Les noms des personnes vivantes, en revanche, sont des noms qu’on ne connaît pas. Ce ne sont pas des pseudonymes utilisés pour désigner ceux qui existeraient dans le présent, mais des noms authentiques de protagonistes et de personnages dont l’existence n’a lieu ou n’a eu lieu que dans le roman écrit au presque-présent .
Autre particularité importante : les protagonistes ne connaissent pas les personnes célèbres du présent. En revanche, ils connaissent celles du passé. Platon, Attila, Voltaire, Clemenceau et Hitler existent à la fois dans le présent et le presque-présent. La réalité réelle et la réalité romancée partagent ainsi le même système de références aux personnes et aux événements du passé, et les mêmes contraintes à l’égard de ces références.
Des exceptions sont acceptées pour les êtres qui existent en chair et en os dans le présent, et qui pourront agir ou être mentionnés dans le presque-présent à la seule condition d’être suffisamment éloignés de l’action pour ne pas jouer de rôle décisif ni pouvoir en jouer un. Ils seront dans ce cas la représentation d’eux-mêmes, et non pas eux-mêmes directement. Un patron d’entreprise deviendra le patronat, un chanteur deviendra la chanson, etc. Si l’auteur veut donner de la chair et des os à un patron, à un chanteur, etc., s’il souhaite en faire un personnage crédible, et pour cela sortir des clichés, il devra le créer de toutes pièces, et lui donner un nom qui n’est le nom de personne et qui ne ressemble au nom de personne, en tout cas au nom d’aucun patron, chanteur, etc.
Le récit est rapporté au passé, et l’action a lieu dans ce qui semble être l’avenir, étant donné par exemple que le Président de la République porte un nom inconnu, mais un avenir très proche, puisque l’état de la technologie, de la mode, etc., sont exactement les mêmes que dans le présent.
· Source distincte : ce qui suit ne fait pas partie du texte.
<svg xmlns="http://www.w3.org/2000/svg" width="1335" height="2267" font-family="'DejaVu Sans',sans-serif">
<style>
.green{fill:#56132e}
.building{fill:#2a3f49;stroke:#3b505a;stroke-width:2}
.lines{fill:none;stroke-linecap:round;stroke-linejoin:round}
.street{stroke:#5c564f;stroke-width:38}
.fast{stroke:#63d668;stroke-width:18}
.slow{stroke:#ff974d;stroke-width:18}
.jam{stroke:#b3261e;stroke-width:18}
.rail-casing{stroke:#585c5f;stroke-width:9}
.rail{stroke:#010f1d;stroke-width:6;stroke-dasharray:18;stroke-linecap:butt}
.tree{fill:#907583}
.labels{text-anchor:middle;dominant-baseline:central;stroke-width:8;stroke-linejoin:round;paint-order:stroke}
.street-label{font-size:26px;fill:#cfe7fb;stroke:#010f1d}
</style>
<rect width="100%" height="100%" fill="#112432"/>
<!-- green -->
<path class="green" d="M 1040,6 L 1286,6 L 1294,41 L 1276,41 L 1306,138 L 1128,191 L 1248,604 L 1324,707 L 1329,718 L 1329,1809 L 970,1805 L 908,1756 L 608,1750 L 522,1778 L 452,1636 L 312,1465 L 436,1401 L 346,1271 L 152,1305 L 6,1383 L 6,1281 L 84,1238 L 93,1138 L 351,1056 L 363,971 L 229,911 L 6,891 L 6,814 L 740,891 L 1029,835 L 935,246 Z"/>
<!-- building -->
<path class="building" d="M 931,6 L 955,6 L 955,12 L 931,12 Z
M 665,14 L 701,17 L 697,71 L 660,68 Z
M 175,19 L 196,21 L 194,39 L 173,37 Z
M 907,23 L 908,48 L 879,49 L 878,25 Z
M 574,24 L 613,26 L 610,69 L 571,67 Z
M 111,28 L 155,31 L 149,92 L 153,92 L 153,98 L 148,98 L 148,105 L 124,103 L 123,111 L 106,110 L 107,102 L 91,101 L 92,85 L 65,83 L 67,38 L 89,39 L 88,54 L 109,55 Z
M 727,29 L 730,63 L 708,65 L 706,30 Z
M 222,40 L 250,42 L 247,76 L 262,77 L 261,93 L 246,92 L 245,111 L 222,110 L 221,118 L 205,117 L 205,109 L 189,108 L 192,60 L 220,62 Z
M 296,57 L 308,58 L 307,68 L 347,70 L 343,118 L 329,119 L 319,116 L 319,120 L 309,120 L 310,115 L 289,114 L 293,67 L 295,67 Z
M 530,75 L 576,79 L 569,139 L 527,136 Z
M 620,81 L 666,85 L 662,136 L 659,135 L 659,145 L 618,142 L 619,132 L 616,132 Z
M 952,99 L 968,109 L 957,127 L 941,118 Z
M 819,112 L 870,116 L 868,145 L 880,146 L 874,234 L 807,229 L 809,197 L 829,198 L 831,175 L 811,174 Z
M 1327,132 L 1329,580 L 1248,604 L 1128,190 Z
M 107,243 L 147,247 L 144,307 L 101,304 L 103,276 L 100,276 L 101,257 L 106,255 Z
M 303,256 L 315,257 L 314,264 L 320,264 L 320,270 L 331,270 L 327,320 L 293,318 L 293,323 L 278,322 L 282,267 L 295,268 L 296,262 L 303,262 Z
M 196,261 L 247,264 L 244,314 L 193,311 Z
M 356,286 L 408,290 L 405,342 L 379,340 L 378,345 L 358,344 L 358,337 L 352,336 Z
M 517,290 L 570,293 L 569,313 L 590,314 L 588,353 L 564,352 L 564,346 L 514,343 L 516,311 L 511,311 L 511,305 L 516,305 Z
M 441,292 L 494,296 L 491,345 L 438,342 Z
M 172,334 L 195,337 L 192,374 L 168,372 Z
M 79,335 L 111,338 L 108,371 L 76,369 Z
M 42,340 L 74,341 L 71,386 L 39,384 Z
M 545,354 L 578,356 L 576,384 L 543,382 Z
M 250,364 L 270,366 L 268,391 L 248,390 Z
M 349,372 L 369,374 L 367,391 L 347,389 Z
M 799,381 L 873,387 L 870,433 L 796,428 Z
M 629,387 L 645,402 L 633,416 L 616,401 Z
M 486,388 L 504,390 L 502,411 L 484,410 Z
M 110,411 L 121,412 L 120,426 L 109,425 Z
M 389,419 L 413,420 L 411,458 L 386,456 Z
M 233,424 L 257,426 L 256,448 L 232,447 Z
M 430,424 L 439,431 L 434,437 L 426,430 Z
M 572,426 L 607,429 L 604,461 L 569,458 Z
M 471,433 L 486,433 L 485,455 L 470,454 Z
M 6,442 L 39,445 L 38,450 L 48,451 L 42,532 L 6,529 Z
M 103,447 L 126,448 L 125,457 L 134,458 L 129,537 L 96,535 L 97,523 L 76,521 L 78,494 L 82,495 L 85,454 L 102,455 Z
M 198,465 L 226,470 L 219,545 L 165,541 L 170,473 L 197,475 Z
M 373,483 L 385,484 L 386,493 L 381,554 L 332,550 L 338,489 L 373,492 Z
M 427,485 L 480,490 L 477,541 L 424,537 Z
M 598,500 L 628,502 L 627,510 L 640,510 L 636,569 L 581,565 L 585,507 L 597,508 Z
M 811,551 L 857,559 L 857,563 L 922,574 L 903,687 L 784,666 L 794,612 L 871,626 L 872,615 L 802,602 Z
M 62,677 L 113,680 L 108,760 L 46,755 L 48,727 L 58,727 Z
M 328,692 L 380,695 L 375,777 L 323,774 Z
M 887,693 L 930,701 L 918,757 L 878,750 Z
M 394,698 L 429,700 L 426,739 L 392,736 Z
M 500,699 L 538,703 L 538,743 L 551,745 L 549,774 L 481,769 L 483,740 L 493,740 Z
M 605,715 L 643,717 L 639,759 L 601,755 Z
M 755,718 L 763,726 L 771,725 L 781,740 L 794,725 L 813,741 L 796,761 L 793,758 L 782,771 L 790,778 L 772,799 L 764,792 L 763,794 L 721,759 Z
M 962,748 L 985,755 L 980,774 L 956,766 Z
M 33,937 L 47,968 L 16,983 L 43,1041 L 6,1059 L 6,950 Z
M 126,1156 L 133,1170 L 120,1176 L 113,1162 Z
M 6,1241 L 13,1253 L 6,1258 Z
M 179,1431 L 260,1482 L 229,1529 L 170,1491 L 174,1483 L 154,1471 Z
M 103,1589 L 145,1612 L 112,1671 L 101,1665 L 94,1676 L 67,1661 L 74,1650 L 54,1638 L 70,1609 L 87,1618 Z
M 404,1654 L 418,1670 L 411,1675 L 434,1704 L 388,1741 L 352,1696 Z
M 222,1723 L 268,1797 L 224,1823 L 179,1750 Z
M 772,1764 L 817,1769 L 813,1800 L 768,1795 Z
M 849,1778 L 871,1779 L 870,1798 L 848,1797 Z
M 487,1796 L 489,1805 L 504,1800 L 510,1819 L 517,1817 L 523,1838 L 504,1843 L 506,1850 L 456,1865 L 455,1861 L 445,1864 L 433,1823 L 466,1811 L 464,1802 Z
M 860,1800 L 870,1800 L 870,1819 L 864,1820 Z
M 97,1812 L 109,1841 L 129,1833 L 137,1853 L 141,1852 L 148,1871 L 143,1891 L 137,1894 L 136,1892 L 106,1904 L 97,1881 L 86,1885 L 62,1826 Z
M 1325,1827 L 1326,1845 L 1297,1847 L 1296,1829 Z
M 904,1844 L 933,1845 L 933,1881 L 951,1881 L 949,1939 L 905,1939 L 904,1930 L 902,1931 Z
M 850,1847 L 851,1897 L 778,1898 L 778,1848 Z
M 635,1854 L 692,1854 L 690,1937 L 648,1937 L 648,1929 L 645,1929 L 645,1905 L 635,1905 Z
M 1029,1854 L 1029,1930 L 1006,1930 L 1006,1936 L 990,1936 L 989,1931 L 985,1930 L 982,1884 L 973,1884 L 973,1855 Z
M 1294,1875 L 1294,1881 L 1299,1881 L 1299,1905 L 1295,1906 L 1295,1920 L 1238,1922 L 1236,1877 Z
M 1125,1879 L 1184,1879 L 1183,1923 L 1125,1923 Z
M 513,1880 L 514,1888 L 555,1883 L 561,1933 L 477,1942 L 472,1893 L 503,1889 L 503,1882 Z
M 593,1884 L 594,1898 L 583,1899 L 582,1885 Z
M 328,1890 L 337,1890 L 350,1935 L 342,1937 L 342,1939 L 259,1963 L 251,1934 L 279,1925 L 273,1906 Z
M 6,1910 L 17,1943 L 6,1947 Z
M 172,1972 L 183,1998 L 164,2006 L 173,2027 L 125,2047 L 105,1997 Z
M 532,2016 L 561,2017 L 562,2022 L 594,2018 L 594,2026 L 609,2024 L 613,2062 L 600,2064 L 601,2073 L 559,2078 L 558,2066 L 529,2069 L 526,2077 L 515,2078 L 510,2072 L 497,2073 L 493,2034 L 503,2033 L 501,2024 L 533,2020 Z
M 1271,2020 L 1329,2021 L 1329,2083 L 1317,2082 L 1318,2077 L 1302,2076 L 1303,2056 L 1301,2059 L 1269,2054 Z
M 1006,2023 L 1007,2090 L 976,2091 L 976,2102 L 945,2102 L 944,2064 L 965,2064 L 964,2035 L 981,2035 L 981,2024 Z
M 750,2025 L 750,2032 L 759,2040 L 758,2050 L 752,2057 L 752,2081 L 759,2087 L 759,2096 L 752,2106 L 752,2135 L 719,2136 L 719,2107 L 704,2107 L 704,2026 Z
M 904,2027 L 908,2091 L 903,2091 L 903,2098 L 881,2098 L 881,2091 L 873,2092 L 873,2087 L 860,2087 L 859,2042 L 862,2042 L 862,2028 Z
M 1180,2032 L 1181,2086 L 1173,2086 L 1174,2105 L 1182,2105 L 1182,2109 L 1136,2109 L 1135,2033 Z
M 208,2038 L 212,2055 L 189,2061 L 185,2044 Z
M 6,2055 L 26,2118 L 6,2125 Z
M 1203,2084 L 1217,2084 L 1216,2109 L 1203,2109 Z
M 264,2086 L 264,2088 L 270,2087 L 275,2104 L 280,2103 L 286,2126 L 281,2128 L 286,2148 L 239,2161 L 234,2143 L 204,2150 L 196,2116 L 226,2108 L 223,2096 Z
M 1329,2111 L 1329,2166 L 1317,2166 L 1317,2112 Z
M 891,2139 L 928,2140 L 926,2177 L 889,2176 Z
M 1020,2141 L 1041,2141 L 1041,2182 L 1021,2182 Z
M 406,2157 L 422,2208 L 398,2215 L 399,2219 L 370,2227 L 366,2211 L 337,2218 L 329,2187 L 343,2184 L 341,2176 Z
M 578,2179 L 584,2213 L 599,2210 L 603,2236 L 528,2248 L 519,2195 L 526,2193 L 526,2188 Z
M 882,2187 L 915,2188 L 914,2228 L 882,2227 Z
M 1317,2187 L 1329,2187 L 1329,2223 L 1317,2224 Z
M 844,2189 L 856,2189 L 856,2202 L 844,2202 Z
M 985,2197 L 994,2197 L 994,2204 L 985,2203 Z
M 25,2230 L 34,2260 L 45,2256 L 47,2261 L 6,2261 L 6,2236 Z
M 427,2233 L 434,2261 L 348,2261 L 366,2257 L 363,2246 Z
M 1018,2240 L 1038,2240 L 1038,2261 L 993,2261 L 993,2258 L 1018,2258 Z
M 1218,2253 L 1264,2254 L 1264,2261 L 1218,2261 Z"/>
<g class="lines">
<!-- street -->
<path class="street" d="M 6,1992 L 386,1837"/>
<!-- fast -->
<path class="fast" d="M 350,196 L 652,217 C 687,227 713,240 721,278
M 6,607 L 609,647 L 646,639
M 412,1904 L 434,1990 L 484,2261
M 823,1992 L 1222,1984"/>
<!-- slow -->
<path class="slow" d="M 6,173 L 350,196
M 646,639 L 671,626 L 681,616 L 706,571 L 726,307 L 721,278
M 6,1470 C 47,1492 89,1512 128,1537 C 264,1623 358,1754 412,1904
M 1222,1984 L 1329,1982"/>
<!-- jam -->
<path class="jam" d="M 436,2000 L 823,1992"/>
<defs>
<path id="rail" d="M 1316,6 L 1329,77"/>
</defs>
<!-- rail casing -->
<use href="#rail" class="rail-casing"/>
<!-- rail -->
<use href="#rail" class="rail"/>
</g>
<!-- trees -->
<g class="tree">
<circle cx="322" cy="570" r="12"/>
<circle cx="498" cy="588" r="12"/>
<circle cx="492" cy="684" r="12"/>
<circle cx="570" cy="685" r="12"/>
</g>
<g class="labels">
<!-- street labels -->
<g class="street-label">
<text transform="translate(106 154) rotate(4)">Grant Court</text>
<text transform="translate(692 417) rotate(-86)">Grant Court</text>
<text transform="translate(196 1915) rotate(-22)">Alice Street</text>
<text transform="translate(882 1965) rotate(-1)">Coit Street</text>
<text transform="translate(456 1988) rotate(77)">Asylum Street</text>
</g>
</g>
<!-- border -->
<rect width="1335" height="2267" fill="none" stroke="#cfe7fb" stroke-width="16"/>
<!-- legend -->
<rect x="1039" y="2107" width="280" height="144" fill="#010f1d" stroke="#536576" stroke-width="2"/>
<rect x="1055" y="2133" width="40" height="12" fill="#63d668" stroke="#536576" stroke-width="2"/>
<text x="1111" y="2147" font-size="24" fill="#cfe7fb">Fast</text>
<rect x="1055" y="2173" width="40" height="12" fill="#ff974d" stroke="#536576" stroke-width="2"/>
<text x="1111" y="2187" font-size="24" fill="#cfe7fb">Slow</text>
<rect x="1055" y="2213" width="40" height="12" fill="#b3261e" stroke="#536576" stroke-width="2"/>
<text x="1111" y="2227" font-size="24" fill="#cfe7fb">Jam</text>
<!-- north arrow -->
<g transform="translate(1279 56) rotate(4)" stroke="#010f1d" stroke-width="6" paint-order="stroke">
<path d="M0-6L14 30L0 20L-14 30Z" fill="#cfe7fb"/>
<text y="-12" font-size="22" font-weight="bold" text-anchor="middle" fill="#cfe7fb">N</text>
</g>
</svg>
Si l’auteur doit se mettre en scène, que son narrateur quitte le présent et habite entièrement le presque présent. Il ne doit pas essayer d’être un pont entre les deux, ni de se situer uniquement dans le présent. Ces deux erreurs le conduiraient sans aucun doute à des échecs qui l’obligeraient à reprendre depuis le début. Il aurait travaillé pour rien.
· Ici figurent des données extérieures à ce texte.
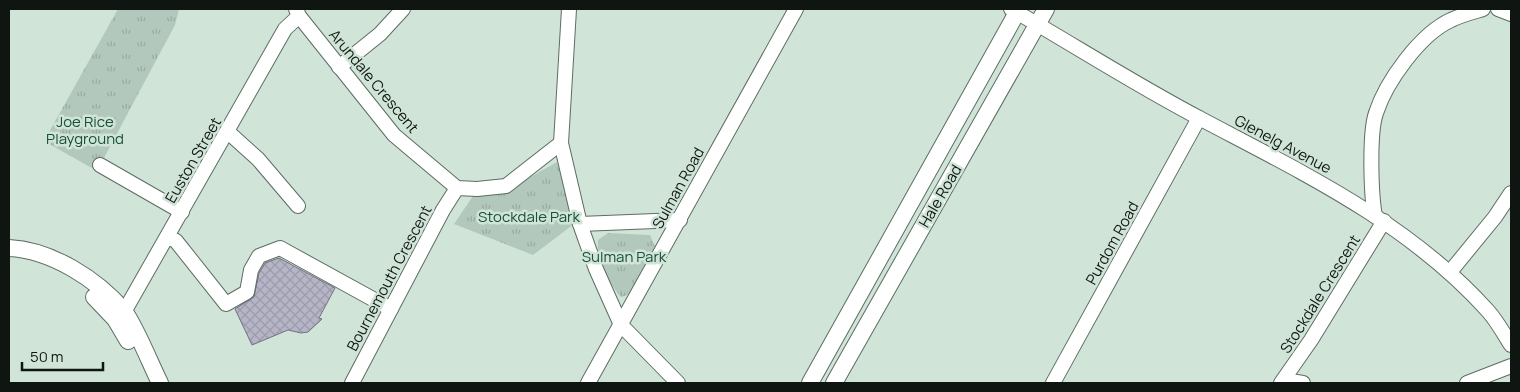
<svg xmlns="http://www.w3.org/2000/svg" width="1520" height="392" viewBox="0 0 1520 392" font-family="Manrope,sans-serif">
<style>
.grass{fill:url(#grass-tufts)}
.building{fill:url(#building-cross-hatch);stroke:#737282}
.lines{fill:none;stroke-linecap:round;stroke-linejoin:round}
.minor-casing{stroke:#5c6d63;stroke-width:16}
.major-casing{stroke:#5c6d63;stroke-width:18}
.minor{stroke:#fff;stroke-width:14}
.major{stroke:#fff;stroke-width:16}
.labels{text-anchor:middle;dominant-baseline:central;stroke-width:5;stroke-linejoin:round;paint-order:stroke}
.street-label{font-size:15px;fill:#0f1612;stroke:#d1e4d8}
.park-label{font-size:15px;fill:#165036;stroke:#d1e4d8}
</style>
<defs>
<pattern id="grass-tufts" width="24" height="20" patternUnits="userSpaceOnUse" patternTransform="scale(1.25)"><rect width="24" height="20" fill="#b3c8bc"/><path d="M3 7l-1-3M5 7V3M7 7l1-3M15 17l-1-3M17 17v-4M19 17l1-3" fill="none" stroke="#99aba1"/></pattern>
<pattern id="building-cross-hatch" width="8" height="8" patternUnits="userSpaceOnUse" patternTransform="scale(1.25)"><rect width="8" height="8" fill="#b6b5c7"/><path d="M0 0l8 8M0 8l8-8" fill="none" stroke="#9b9baa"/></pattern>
</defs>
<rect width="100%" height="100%" fill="#d1e4d8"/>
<g class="grass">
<polygon points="118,9 179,9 175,25 97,171 44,141"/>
<polygon points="557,162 574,224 533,255 454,224 473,196 509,189"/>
<path d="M608,233L650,235L655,246L628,295L621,297C609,284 596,258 598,240Z"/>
</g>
<polygon class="building" points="279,258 335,288 319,318 322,319 308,332 301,333 288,330 252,345 235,309 254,297 259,273 265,263"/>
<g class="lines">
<g class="minor-casing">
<g id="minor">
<polyline points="296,9 299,16 394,135 457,188 477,189 506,186 561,143"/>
<polyline points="569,9 561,143 580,224 596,269 621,325 678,383"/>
<path d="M1011,9C1074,45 1136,85 1201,119C1303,173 1409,223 1488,311C1497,321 1504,334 1511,345"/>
<polyline points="1498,9 1511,14"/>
<polyline points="339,67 380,34 403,9"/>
<polyline points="228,132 258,159 298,206"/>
<polyline points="100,165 182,212"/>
<path d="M1375,216C1371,195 1369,133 1376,113C1386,82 1420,34 1451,20C1461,15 1473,12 1483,9"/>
<polyline points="580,224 680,220"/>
<polyline points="168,237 176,241 226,304 247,292 251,270 259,256 280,248 391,309"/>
<polyline points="1450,272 1495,217 1511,193"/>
<polyline points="116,318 124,312 285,29 299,16"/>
<polyline points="1284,380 1303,383"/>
<polyline points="352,383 443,210 457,188"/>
<polyline points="588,383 796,9"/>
<polyline points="1053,383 1199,118"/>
<polyline points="1281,383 1311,340 1384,221"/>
<polyline points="1467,383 1511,366"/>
</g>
</g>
<g class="major-casing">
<g id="major">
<path d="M9,248C51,250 97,279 124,311C135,325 151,365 160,383"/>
<polyline points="94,297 115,319 128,341"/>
<polyline points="810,383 1019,9"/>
<polyline points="834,383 1046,9"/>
</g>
</g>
<use href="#minor" class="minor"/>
<use href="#major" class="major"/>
</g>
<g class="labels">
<g class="street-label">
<text transform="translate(374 81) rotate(50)">Arundale Crescent</text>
<text transform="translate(1283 144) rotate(28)">Glenelg Avenue</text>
<text transform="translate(193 160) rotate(-60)">Euston Street</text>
<text transform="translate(678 188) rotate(-61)">Sulman Road</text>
<text transform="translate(940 196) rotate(-60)">Hale Road</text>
<text transform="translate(1112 243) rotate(-61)">Purdom Road</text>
<text transform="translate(389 278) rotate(-62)">Bournemouth Crescent</text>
<text transform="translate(1320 294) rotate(-58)">Stockdale Crescent</text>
</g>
<g class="park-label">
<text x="85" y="121">Joe Rice<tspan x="85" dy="17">Playground</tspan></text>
<text x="529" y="216">Stockdale Park</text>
<text x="624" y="256">Sulman Park</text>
</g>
</g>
<rect width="1520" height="392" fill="none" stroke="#0f1612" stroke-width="20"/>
<path d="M22 362v8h81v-8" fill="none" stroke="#0f1612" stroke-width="2.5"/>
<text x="30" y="362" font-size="15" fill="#0f1612" stroke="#d1e4d8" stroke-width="4" paint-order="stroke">50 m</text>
</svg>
Le recours au presque-présent confère une grande liberté à l’auteur, à qui il permet de parler de sa propre époque sans évoquer ceux qui comptent (ou croient compter), et qui ne sont pas plus ambitieux et communs, butors, crétins, fascinants, spécieux et géniaux, pas plus humains en somme, que ne le sont les protagonistes d’un roman. Parce qu’il arrive que le mot soit plus humain que la chose, autant créer des personnages qui ne sont faits que de mots. Les biographies de ceux qui comptent (ou croient compter) dans la réalité réelle, et le fait qu’ils existent et voudraient, ou ne voudraient pas, qu’on parle d’eux de telle ou telle façon, pourraient contraindre la narration ou en polluer la réception. Le recours au presque-présent permet à l’auteur de déjouer cette contrainte sans verser dans la science fiction, le roman d’anticipation, ou faire comme ces écrivains qui prétendent analyser le présent alors que l’action de leur roman se situe quarante ans plus tôt.